Compilation album by Snap!
- Released: 8 September 2003
- Recorded: 1990–2003
- Genre: Electronica, house, eurodance
- Length: 73.08
- Label: Bookmark (SPV)

Snap! chronology
| Snap! Attack: The Best Of Snap! Remixes & All (1997) | The Cult of Snap! (2003) | The Power: Greatest Hits (2009) |

= The Cult of Snap! =

The Cult of Snap! is a compilation album from German Eurodance group Snap!.

Following Plaything's remixed version of their single "Do You See The Light" in 2002, Snap! re-worked and re-mixed their singles with various artists', leading the release of the album, "The Cult of Snap!" in 2003. Three additional singles were released; "Rhythm Is a Dancer (2003)", "The Power (Of Bhangra)" and "Ooops Up (2003)" and all charted in Germany.
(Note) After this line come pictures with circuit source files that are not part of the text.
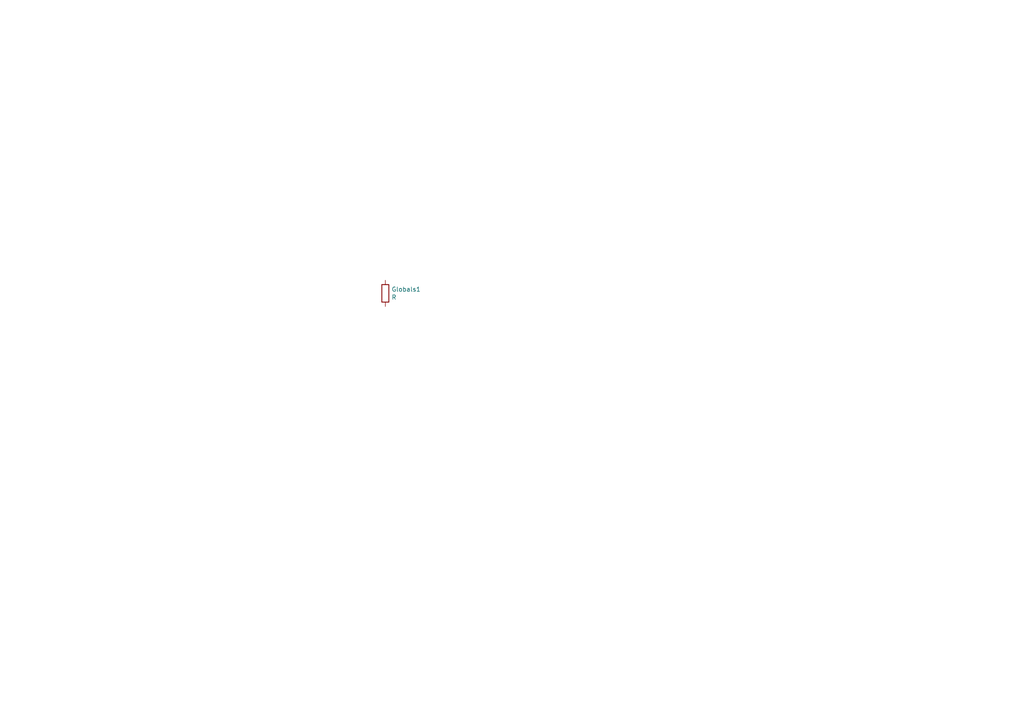
<source format=kicad_sch>
(kicad_sch (version 20211123) (generator eeschema)

  (uuid d27bde39-225b-4a85-a1e8-834de74c9c22)

  (paper "A4")

  


  (symbol (lib_id "Device:R") (at 111.76 85.09 0) (unit 1)
    (in_bom yes) (on_board yes)
    (uuid 00000000-0000-0000-0000-0000610002de)
    (property "Reference" "Globals1" (id 0) (at 113.538 83.9216 0)
      (effects (font (size 1.27 1.27)) (justify left))
    )
    (property "Value" "R" (id 1) (at 113.538 86.233 0)
      (effects (font (size 1.27 1.27)) (justify left))
    )
    (property "Footprint" "Resistor_SMD:R_0603_1608Metric" (id 2) (at 109.982 85.09 90)
      (effects (font (size 1.27 1.27)) hide)
    )
    (property "Datasheet" "~" (id 3) (at 111.76 85.09 0)
      (effects (font (size 1.27 1.27)) hide)
    )
    (property "TargetVoltage" "5.1" (id 4) (at 111.76 85.09 0)
      (effects (font (size 1.27 1.27)) hide)
    )
    (property "TargetVoltage_expr" "5.1" (id 5) (at 111.76 85.09 0)
      (effects (font (size 1.27 1.27)) hide)
    )
    (pin "1" (uuid fa8b0f42-69da-4125-ae6c-95916ae25a90))
    (pin "2" (uuid 4d1359b3-b402-4b89-a653-2059ec51c0cc))
  )
)

</source>
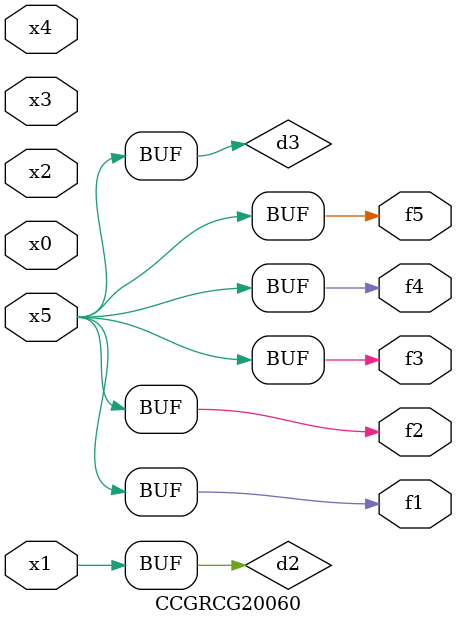
<source format=v>
module CCGRCG20060(
	input x0, x1, x2, x3, x4, x5,
	output f1, f2, f3, f4, f5
);

	wire d1, d2, d3;

	not (d1, x5);
	or (d2, x1);
	xnor (d3, d1);
	assign f1 = d3;
	assign f2 = d3;
	assign f3 = d3;
	assign f4 = d3;
	assign f5 = d3;
endmodule

</source>
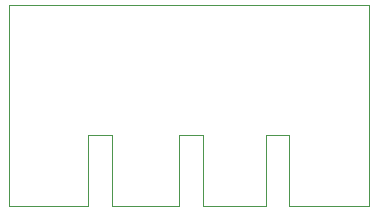
<source format=gbr>
%TF.GenerationSoftware,KiCad,Pcbnew,7.0.11-7.0.11~ubuntu22.04.1*%
%TF.CreationDate,2024-04-16T17:02:09+02:00*%
%TF.ProjectId,I2C_Module_SHT45_BME280_FUEL4EP,4932435f-4d6f-4647-956c-655f53485434,V1.3*%
%TF.SameCoordinates,Original*%
%TF.FileFunction,Profile,NP*%
%FSLAX46Y46*%
G04 Gerber Fmt 4.6, Leading zero omitted, Abs format (unit mm)*
G04 Created by KiCad (PCBNEW 7.0.11-7.0.11~ubuntu22.04.1) date 2024-04-16 17:02:09*
%MOMM*%
%LPD*%
G01*
G04 APERTURE LIST*
%TA.AperFunction,Profile*%
%ADD10C,0.038100*%
%TD*%
G04 APERTURE END LIST*
D10*
X6700000Y0D02*
X0Y0D01*
X16400000Y6000000D02*
X14400000Y6000000D01*
X6700000Y6000000D02*
X8700000Y6000000D01*
X16400000Y0D02*
X16400000Y6000000D01*
X6700000Y0D02*
X6700000Y6000000D01*
X30480000Y0D02*
X26100000Y0D01*
X0Y17000000D02*
X0Y0D01*
X0Y17000000D02*
X30480000Y17000000D01*
X14400000Y0D02*
X8700000Y0D01*
X21700000Y0D02*
X21700000Y6000000D01*
X8700000Y6000000D02*
X8700000Y0D01*
X21700000Y6000000D02*
X23700000Y6000000D01*
X14400000Y6000000D02*
X14400000Y0D01*
X26100000Y0D02*
X23700000Y0D01*
X23700000Y6000000D02*
X23700000Y0D01*
X21700000Y0D02*
X16400000Y0D01*
X30480000Y17000000D02*
X30480000Y0D01*
M02*

</source>
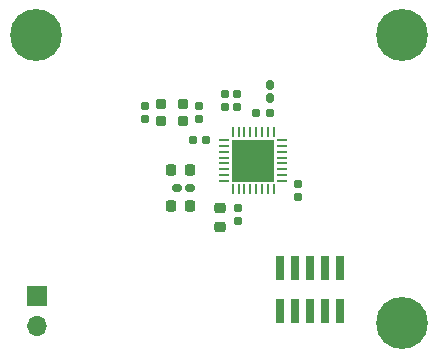
<source format=gts>
%TF.GenerationSoftware,KiCad,Pcbnew,(6.0.1)*%
%TF.CreationDate,2022-03-11T00:24:32+11:00*%
%TF.ProjectId,BLE_beacon,424c455f-6265-4616-936f-6e2e6b696361,rev?*%
%TF.SameCoordinates,PX7e67600PY5e0b320*%
%TF.FileFunction,Soldermask,Top*%
%TF.FilePolarity,Negative*%
%FSLAX46Y46*%
G04 Gerber Fmt 4.6, Leading zero omitted, Abs format (unit mm)*
G04 Created by KiCad (PCBNEW (6.0.1)) date 2022-03-11 00:24:32*
%MOMM*%
%LPD*%
G01*
G04 APERTURE LIST*
G04 Aperture macros list*
%AMRoundRect*
0 Rectangle with rounded corners*
0 $1 Rounding radius*
0 $2 $3 $4 $5 $6 $7 $8 $9 X,Y pos of 4 corners*
0 Add a 4 corners polygon primitive as box body*
4,1,4,$2,$3,$4,$5,$6,$7,$8,$9,$2,$3,0*
0 Add four circle primitives for the rounded corners*
1,1,$1+$1,$2,$3*
1,1,$1+$1,$4,$5*
1,1,$1+$1,$6,$7*
1,1,$1+$1,$8,$9*
0 Add four rect primitives between the rounded corners*
20,1,$1+$1,$2,$3,$4,$5,0*
20,1,$1+$1,$4,$5,$6,$7,0*
20,1,$1+$1,$6,$7,$8,$9,0*
20,1,$1+$1,$8,$9,$2,$3,0*%
G04 Aperture macros list end*
%ADD10RoundRect,0.062500X0.062500X-0.337500X0.062500X0.337500X-0.062500X0.337500X-0.062500X-0.337500X0*%
%ADD11RoundRect,0.062500X0.337500X-0.062500X0.337500X0.062500X-0.337500X0.062500X-0.337500X-0.062500X0*%
%ADD12R,3.600000X3.600000*%
%ADD13RoundRect,0.155000X-0.155000X0.212500X-0.155000X-0.212500X0.155000X-0.212500X0.155000X0.212500X0*%
%ADD14R,1.700000X1.700000*%
%ADD15O,1.700000X1.700000*%
%ADD16RoundRect,0.160000X-0.222500X-0.160000X0.222500X-0.160000X0.222500X0.160000X-0.222500X0.160000X0*%
%ADD17RoundRect,0.225000X0.225000X0.250000X-0.225000X0.250000X-0.225000X-0.250000X0.225000X-0.250000X0*%
%ADD18RoundRect,0.155000X0.212500X0.155000X-0.212500X0.155000X-0.212500X-0.155000X0.212500X-0.155000X0*%
%ADD19RoundRect,0.160000X-0.160000X0.222500X-0.160000X-0.222500X0.160000X-0.222500X0.160000X0.222500X0*%
%ADD20R,0.750000X2.100000*%
%ADD21RoundRect,0.218750X0.218750X0.256250X-0.218750X0.256250X-0.218750X-0.256250X0.218750X-0.256250X0*%
%ADD22C,0.700000*%
%ADD23C,4.400000*%
%ADD24RoundRect,0.155000X0.155000X-0.212500X0.155000X0.212500X-0.155000X0.212500X-0.155000X-0.212500X0*%
%ADD25RoundRect,0.200000X0.250000X-0.200000X0.250000X0.200000X-0.250000X0.200000X-0.250000X-0.200000X0*%
%ADD26RoundRect,0.225000X-0.250000X0.225000X-0.250000X-0.225000X0.250000X-0.225000X0.250000X0.225000X0*%
G04 APERTURE END LIST*
D10*
%TO.C,U1*%
X20208000Y14882000D03*
X20708000Y14882000D03*
X21208000Y14882000D03*
X21708000Y14882000D03*
X22208000Y14882000D03*
X22708000Y14882000D03*
X23208000Y14882000D03*
X23708000Y14882000D03*
D11*
X24408000Y15582000D03*
X24408000Y16082000D03*
X24408000Y16582000D03*
X24408000Y17082000D03*
X24408000Y17582000D03*
X24408000Y18082000D03*
X24408000Y18582000D03*
X24408000Y19082000D03*
D10*
X23708000Y19782000D03*
X23208000Y19782000D03*
X22708000Y19782000D03*
X22208000Y19782000D03*
X21708000Y19782000D03*
X21208000Y19782000D03*
X20708000Y19782000D03*
X20208000Y19782000D03*
D11*
X19508000Y19082000D03*
X19508000Y18582000D03*
X19508000Y18082000D03*
X19508000Y17582000D03*
X19508000Y17082000D03*
X19508000Y16582000D03*
X19508000Y16082000D03*
X19508000Y15582000D03*
D12*
X21958000Y17332000D03*
%TD*%
D13*
%TO.C,C9*%
X12814000Y21963500D03*
X12814000Y20828500D03*
%TD*%
D14*
%TO.C,J2*%
X3625000Y5882000D03*
D15*
X3625000Y3342000D03*
%TD*%
D16*
%TO.C,L3*%
X15473500Y15046000D03*
X16618500Y15046000D03*
%TD*%
D13*
%TO.C,C5*%
X20688000Y13327500D03*
X20688000Y12192500D03*
%TD*%
D17*
%TO.C,C8*%
X16567000Y16570000D03*
X15017000Y16570000D03*
%TD*%
D18*
%TO.C,C2*%
X17953500Y19110000D03*
X16818500Y19110000D03*
%TD*%
D19*
%TO.C,L1*%
X23412000Y23746500D03*
X23412000Y22601500D03*
%TD*%
D20*
%TO.C,J1*%
X29324000Y4610000D03*
X29324000Y8210000D03*
X28054000Y4610000D03*
X28054000Y8210000D03*
X26784000Y4610000D03*
X26784000Y8210000D03*
X25514000Y4610000D03*
X25514000Y8210000D03*
X24244000Y4610000D03*
X24244000Y8210000D03*
%TD*%
D18*
%TO.C,C6*%
X23347000Y21396000D03*
X22212000Y21396000D03*
%TD*%
D21*
%TO.C,L2*%
X16579500Y13522000D03*
X15004500Y13522000D03*
%TD*%
D22*
%TO.C,REF\u002A\u002A*%
X36238000Y28000000D03*
X33421274Y29166726D03*
X34588000Y26350000D03*
X35754726Y26833274D03*
X35754726Y29166726D03*
X32938000Y28000000D03*
X34588000Y29650000D03*
D23*
X34588000Y28000000D03*
D22*
X33421274Y26833274D03*
%TD*%
D24*
%TO.C,C4*%
X19528000Y21844500D03*
X19528000Y22979500D03*
%TD*%
%TO.C,C10*%
X20544000Y21844500D03*
X20544000Y22979500D03*
%TD*%
D22*
%TO.C,REF\u002A\u002A*%
X5250000Y28000000D03*
X2433274Y26833274D03*
X3600000Y26350000D03*
X2433274Y29166726D03*
D23*
X3600000Y28000000D03*
D22*
X3600000Y29650000D03*
X1950000Y28000000D03*
X4766726Y29166726D03*
X4766726Y26833274D03*
%TD*%
D13*
%TO.C,C7*%
X17386000Y21963500D03*
X17386000Y20828500D03*
%TD*%
D25*
%TO.C,Y1*%
X14175000Y20671000D03*
X16025000Y20671000D03*
X16025000Y22121000D03*
X14175000Y22121000D03*
%TD*%
D26*
%TO.C,C3*%
X19164000Y13281000D03*
X19164000Y11731000D03*
%TD*%
D13*
%TO.C,C1*%
X25768000Y15359500D03*
X25768000Y14224500D03*
%TD*%
D22*
%TO.C,REF\u002A\u002A*%
X33421274Y4782726D03*
X36238000Y3616000D03*
X35754726Y4782726D03*
X34588000Y1966000D03*
X33421274Y2449274D03*
X35754726Y2449274D03*
X34588000Y5266000D03*
X32938000Y3616000D03*
D23*
X34588000Y3616000D03*
%TD*%
M02*

</source>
The album peaked at #5 in Norway.

==Reviews==
Andy Kellman of AllMusic gave the album 3 out of 5 stars, saying; "Unless you haven't been paying attention (which would be understandable), you know that Snap!'s core hits -- "The Power," "Rhythm Is a Dancer," "Ooops Up!," "Mary Had a Little Boy"—have been run through just about every kind of club remix you can imagine. Downtempo, bhangra, trance, filter house, and several other stylistic trends from the past decade have had their way with Snap!, and the results are of interest only to those who really love the group. This German release collects well over a dozen of those remixes and adds a bonus disc containing the original versions, doubling as a greatest-hits set."

Professional ratings
Review scores
| Source | Rating |
| AllMusic |  |

==Track listing==
1. "The Power Of Bhangra" Snap! vs. Motivo 	(3:25)
2. "Ooops Up" Snap! vs. DJ Tomekk	(3:32)
3. "Mary Had a Little Boy" Snap! vs. Milky & 2NF	(3:24)
4. "The World in My Hands"Snap! vs. Fu-Tourist	(4:33)
5. "Exterminate" Snap! vs. Naidoo	(4:19)
6. "Colour of Love" Snap! vs. Chris Zippel	(6:58)
7. "Cult of Snap" Snap! vs. Roy Malone	(5:38)
8. "Rhythm Is A Dancer (2003)" Snap! vs. CJ Stone	(3:18)
9. "When You're Near" Snap! vs. Twin	(4:40)
10. "Do You See The Light?" Snap! vs. Plaything	(4:28)
11. "Rame" Snap! vs. Ron Van Kroonenburg	(4:43)
12. "Green Grass Grows" Snap! vs. Martin Eyerer	(4:11)
13. "The First the Last Eternity (Till the End)" Snap! vs. Tom Novy	(4:02)
14. "Welcome To Tomorrow" Snap! vs. Fragma	(3:44)
15. "Angel (Rays Of Love)" Snap!		(6:21)

- Bonus disc (The Originals)
16. "Rhythm Is A Dancer" (Video Version) 	(3:42)
17. "The Power" (7" Version)	(3:47)
18. "Mary Had A Little Boy"	(3:41)
19. "Ooops Up"	(4:01)
20. "Cult Of Snap"	(3:59)
21. "Colour Of Love" (Massive Version)	(4:11)
22. "Exterminate"	(4:16)
23. "Do You See The Light? (Looking For)" (Radio Edit)	(4:10)
24. "The First the Last Eternity (Till the End)"	(3:53)
25. "Believe The Hype"	(4:49)
26. "The Power" (Jungle Fever Remix '90) (6:01)

==Charts==

| Chart (2003) | Peak position |
|---|---|
| Austrian Albums (Ö3 Austria) | 59 |
| Danish Albums (Hitlisten) | 23 |
| German Albums (Offizielle Top 100) | 43 |
| Norwegian Albums (VG-lista) | 5 |
| Swedish Albums (Sverigetopplistan) | 47 |
| Swiss Albums (Schweizer Hitparade) | 26 |

==Notes==
- The album was released in 2003 as 'The Cult Of Snap!' in Germany / Sweden / Netherlands / Taiwan and Japan. However, the Japanese version does not include the second CD with the singles versions.
- The album was released in 2004 in Canada and omits the second CD.
- The album was released in 2004 in the US. The album was renamed 'Original Hits & Remixes' with a different artwork.